Failed processes in collecting, screening and transplanting donated organs in the US are responsible for at least 70 deaths and the development of 249 preventable diseases, the Senate Finance Committee revealed in a report Wednesday.
The full report, which was obtained by the Washington Postcites failure to identify diseases in organs that would cause problems for the next host, mismatch of blood groups and perfectly usable organs that are lost or discarded due to mismanagement in the transport chain.
These cases included a South Carolina man who received transplanted lungs that were incompatible with his body — killing him the next day. A heart transplant patient in Wisconsin was told they would die within three years after it was discovered that the heart they had just received came from a person with brain cancer.
The error for these issues is spread across multiple groups. First, the individual non-profit organizations that arrange the procurement and transplantation of organs in each region, called organ procurement organizations (OPOs). The United Network for Organ Sharing (UNOS) is also responsible for overseeing those groups. Then, of course, federal officials are also responsible for regulating these groups.
According to official data, there are currently 105,960 Americans on the transplant list, with 17 dying every day while waiting. A new person is added to the list every nine minutes.
At least 70 deaths and the development of 249 diseases between 2008 and 2015 can be attributed to poor screening and other mismanagement of organs by contractors charged with their management (file photo)
The report submitted by the commission included 1,118 reports submitted to UNOS between 2010 and 2020. The 70 death toll included data from 2008 to 2015.

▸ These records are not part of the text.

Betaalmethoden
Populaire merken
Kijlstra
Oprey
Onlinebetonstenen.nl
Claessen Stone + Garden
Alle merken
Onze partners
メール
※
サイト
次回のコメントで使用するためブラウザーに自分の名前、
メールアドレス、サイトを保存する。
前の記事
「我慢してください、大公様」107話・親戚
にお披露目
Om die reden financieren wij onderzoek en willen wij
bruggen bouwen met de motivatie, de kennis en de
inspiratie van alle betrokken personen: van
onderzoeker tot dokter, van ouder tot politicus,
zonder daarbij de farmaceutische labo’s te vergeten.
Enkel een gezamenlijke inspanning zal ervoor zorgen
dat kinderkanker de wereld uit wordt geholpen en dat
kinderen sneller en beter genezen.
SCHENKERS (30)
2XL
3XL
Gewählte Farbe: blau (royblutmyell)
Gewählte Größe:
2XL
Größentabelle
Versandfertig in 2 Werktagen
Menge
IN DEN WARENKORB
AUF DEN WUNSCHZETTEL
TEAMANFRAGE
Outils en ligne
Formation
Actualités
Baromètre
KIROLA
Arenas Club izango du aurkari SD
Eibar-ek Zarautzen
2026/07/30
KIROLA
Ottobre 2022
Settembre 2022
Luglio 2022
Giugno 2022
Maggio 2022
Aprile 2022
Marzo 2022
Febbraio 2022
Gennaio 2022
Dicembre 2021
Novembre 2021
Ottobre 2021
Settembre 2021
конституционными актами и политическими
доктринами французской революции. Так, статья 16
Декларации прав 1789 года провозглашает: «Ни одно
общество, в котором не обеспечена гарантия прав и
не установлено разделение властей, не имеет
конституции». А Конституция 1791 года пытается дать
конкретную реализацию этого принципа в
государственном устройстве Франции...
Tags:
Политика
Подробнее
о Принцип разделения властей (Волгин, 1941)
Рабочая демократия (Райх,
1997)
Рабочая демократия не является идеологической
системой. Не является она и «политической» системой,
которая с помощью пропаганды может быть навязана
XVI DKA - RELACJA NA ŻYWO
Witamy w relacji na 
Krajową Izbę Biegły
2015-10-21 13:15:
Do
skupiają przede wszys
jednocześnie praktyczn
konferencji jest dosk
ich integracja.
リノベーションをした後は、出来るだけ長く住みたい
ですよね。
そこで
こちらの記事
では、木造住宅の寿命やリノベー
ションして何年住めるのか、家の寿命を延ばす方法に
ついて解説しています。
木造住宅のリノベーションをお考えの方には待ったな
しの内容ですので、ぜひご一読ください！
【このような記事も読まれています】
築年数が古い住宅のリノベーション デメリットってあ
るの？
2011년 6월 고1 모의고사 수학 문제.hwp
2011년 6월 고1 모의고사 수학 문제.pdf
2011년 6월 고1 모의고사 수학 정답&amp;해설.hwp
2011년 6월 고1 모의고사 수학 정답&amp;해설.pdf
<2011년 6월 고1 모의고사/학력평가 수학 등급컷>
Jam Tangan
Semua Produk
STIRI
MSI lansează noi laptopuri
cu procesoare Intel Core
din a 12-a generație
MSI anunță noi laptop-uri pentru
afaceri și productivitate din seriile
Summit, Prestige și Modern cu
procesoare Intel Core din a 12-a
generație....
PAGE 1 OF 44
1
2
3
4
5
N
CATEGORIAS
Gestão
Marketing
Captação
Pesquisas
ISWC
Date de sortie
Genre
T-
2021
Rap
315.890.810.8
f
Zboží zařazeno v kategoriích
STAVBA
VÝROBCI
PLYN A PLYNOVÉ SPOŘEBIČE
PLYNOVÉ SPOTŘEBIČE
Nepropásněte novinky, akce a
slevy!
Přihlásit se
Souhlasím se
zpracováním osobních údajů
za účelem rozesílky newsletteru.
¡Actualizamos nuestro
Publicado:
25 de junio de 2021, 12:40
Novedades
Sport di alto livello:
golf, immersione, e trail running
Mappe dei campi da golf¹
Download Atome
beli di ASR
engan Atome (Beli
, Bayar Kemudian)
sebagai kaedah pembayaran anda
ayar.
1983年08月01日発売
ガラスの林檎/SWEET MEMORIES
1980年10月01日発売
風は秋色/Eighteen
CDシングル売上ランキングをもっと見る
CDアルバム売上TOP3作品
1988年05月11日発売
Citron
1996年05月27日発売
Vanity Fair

During the seven-year period in which the deaths occurred, 174,338 organs were transplanted in the United States.
While significant errors were rare, they could be devastating if they did occur.
The documents list multiple organs that could have been used instead and were inexplicably discarded or lost.
In 2020, two healthy kidneys were accidentally discarded in Indiana. About one in five kidneys purchased for transplant was not used that year, with no concrete explanation as to why in most cases.
In 2015, a donated kidney was lost while traveling by air from South Carolina to Florida. Another was lost in 2017 when it was shipped from Palmetto State to California.
In both cases, a transplant recipient’s surgery was canceled as a result of the error.
Sometimes an organ that had already been transplanted had to be removed from the recipient after doctors found out there was a problem that could cause serious complications.
UNOS leaders said they are “committed to continuous improvement, monitoring and adaptation; one where thousands of people across the country come together every day to save lives. Pictured: UNOS headquarters in Richmond, Virginia
Problems like this should be noticed well in advance of the transplant, with the organ being assessed for blood type and the potential risk of the person receiving it developing a dangerous disease.
Some patients will die as a result. Others will have to undergo multiple surgeries to undo the mistake sooner
A Wisconsin man was told by a surgeon in 2020 that he probably had less than three years to live after receiving a new heart from a person with aggressive brain cancer.
People with metastatic cancer should not have their organs used because there is a risk that the cancer will recur while they are in the recipient.
No information is available about the current condition of the heart receiver.
In 2018, a donor from South Carolina had organs harvested for use in four recipients.
In one case, a man in South Carolina died a day after receiving lungs that were not suitable for transplantation (file photo)
However, there was a mix-up in their blood type, which left all four patients with incompatible organs.
The man who received the donor lungs died the day after he got them.
In 2017, a kidney transplant recipient in Nevada died of tularemia, or the rabbit flu, after receiving an organ from an infected patient.
Another California patient also received a kidney from the same person and was also infected. That patient survived.
‘Ours is a complex system; one that is committed to continuous improvement, monitoring and adaptation; one where thousands of people across the country come together every day to save lives,” UNOS chief executive Brian Schepard said in his testimony to the Senate committee.
“It’s a systems conference that started nearly 40 years ago and that, thanks to the decisions and expertise of those who laid the groundwork, empowers us to best serve patients in need of a transplant.”
However, there is little regulatory oversight of these operations. UNOS is a private contractor employed by the government.
It then hands out the work to the OPOs, who operate in each individual region without competition.
The process is opaque and without proper supervision it is easy to make mistakes – and for groups to blame elsewhere if problems are noticed.